**OBJECTIVE**
In the forum thread about the unused vignette below, explain why peejay sees no problem with passing on this particular vignette.

**SELECTED EXCERPT**

* start *

# Unused Vignette



## ThursdaysChild (Aug 2, 2008)

I have a 2010 Swiss Motorway Vignette which is valid until the end of January 2011.

It has never been affixed, and I am unlikely to be back in Switzerland in time to use it.

If anyone can make use of it, drop me a PM with an address to send it.


----------



## gwd869 (Aug 2, 2005)

Hi Thursdaychild,
I have sent PM.

Regards
gwd869


----------



## ThursdaysChild (Aug 2, 2008)

Snapped up very quickly.


----------



## max0603 (Aug 11, 2010)

ThursdaysChild said:


> Snapped up very quickly.


Damn! too slow!


----------



## grizzlyj (Oct 14, 2008)

There was a bit of a curfuffle on another forum when someone else said they had one for sale. A complaint was made for the ad to be removed, since to be legal the vignette has to be stuck to the screen, so seller and purchaser were shockingly trying to defraud the Swiss!

http://www.eda.admin.ch/eda/en/home/topics/intorg/un/unge/gepri/manveh/manve8.html


----------



## peejay (May 10, 2005)

If its not been stuck to a screen, which the OP mentions then can't see there would be a problem. AFAIK they're not sold registered to a particular vehicle or reg no.
Once they are on a screen then thats different, not that you can get the buggers off without damaging them anyway. Tried that :roll: :lol: 

Pete


----------



## mjpksp (May 8, 2010)

We had 2 vignettes left over after our summer hols to Switzerland as a result of upgrading from a caravan (that annoys a caravanner friend of mine  ) to a MH over 3.5 tons. I'd already bought the vignettes in preparation for the trip before we decided to change. We sold them both on ebay. They went for less than we paid for them  but at least we got something back. So if you're after a vignette have a look on ebay as you may get a bargain.


----------

* end *

**SOURCE MATERIAL**
* start *

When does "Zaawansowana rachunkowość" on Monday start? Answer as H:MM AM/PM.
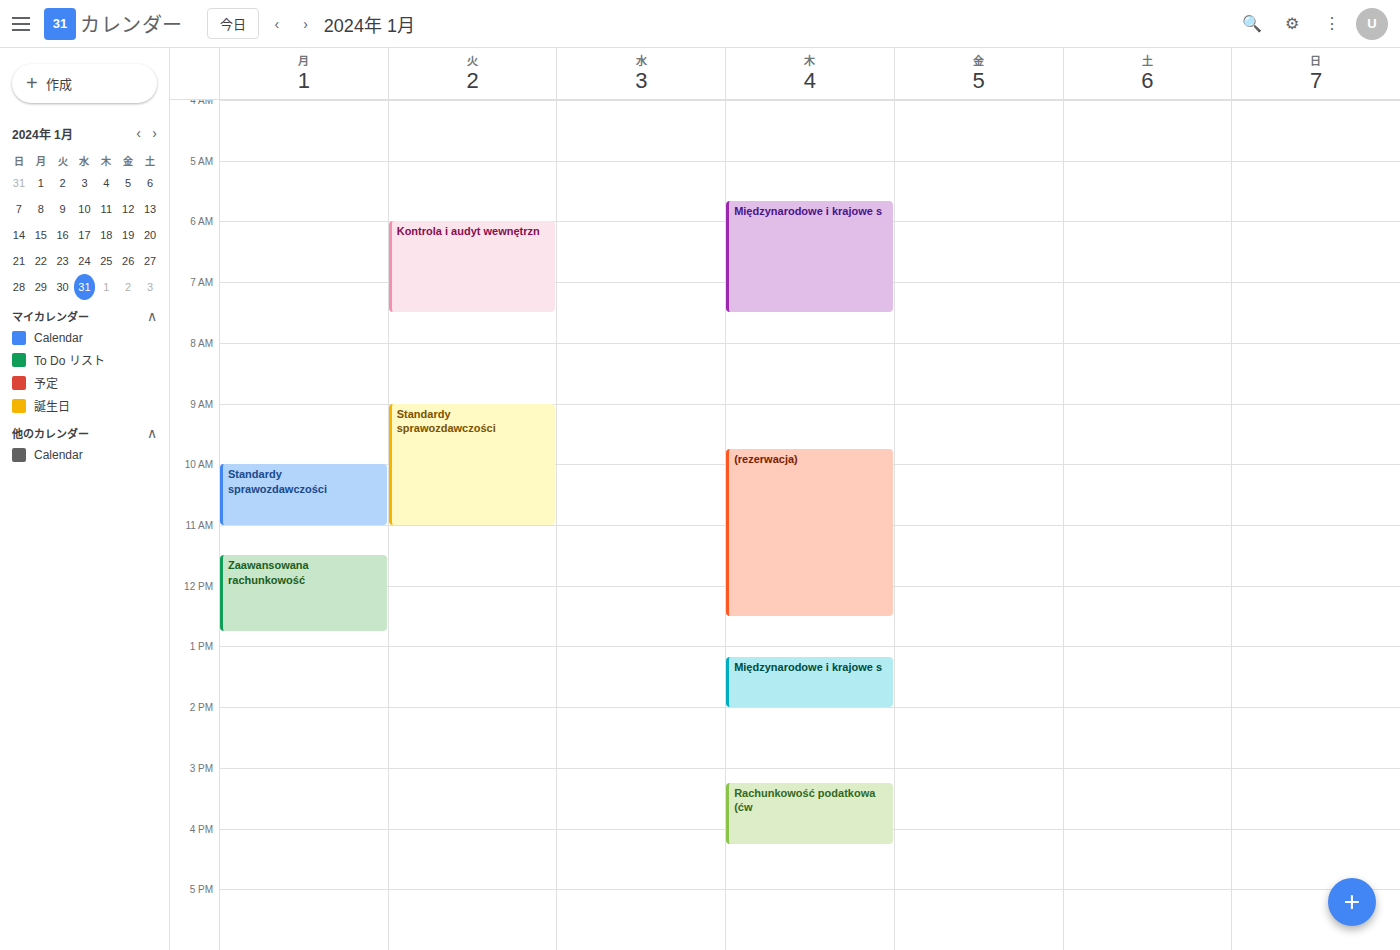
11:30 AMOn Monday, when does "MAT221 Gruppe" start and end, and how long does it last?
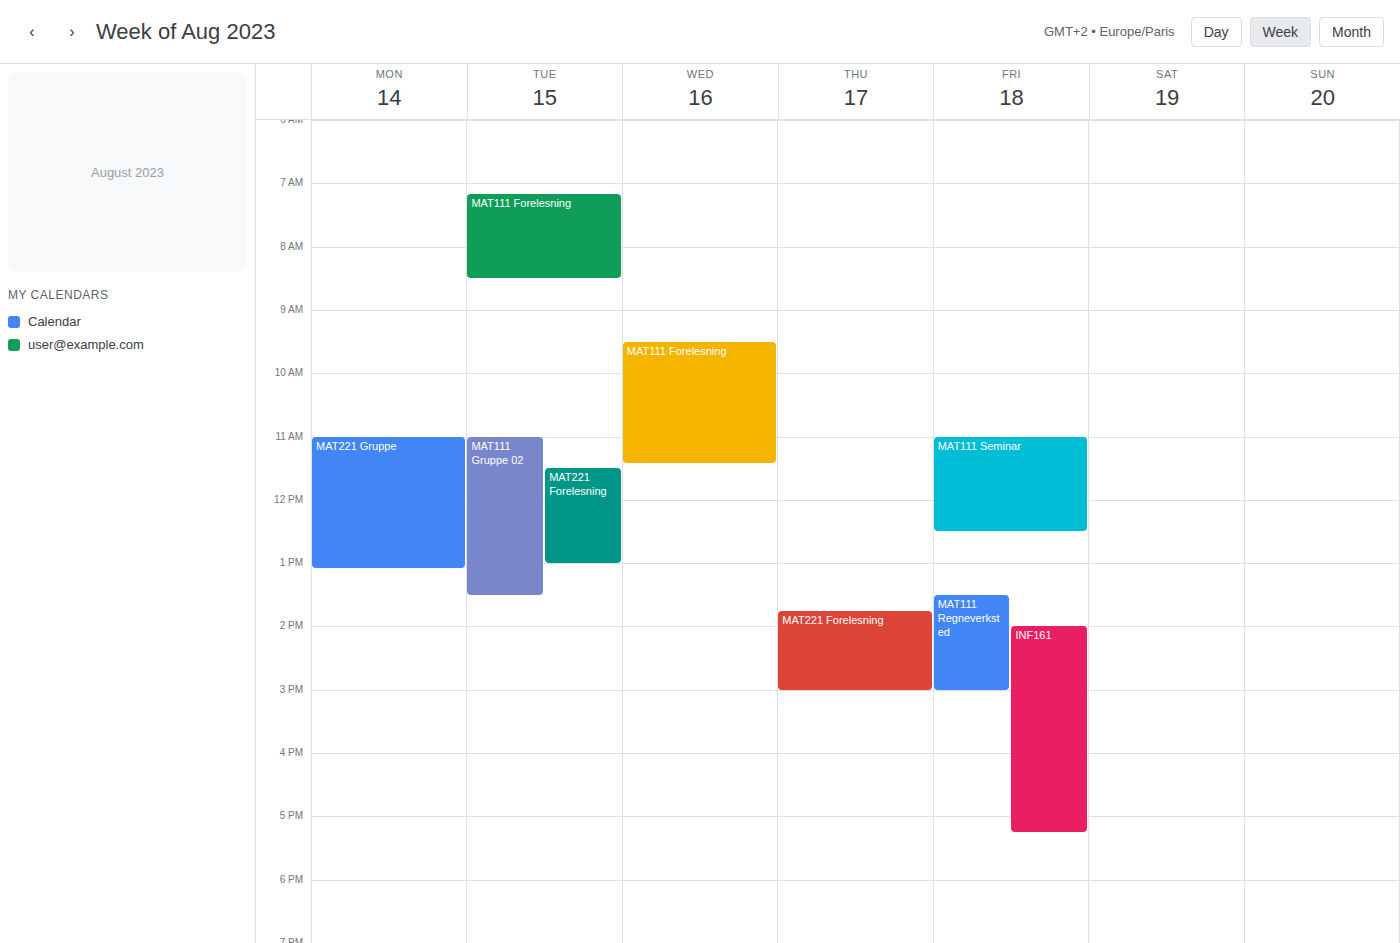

* end *

**SOLUTION TO THIS EXERCISE**
It has not been stuck to a screen, as the original poster says, and as far as peejay knows, vignettes are not sold registered to a particular vehicle or registration number. Peejay adds that things are different once a vignette is on a screen.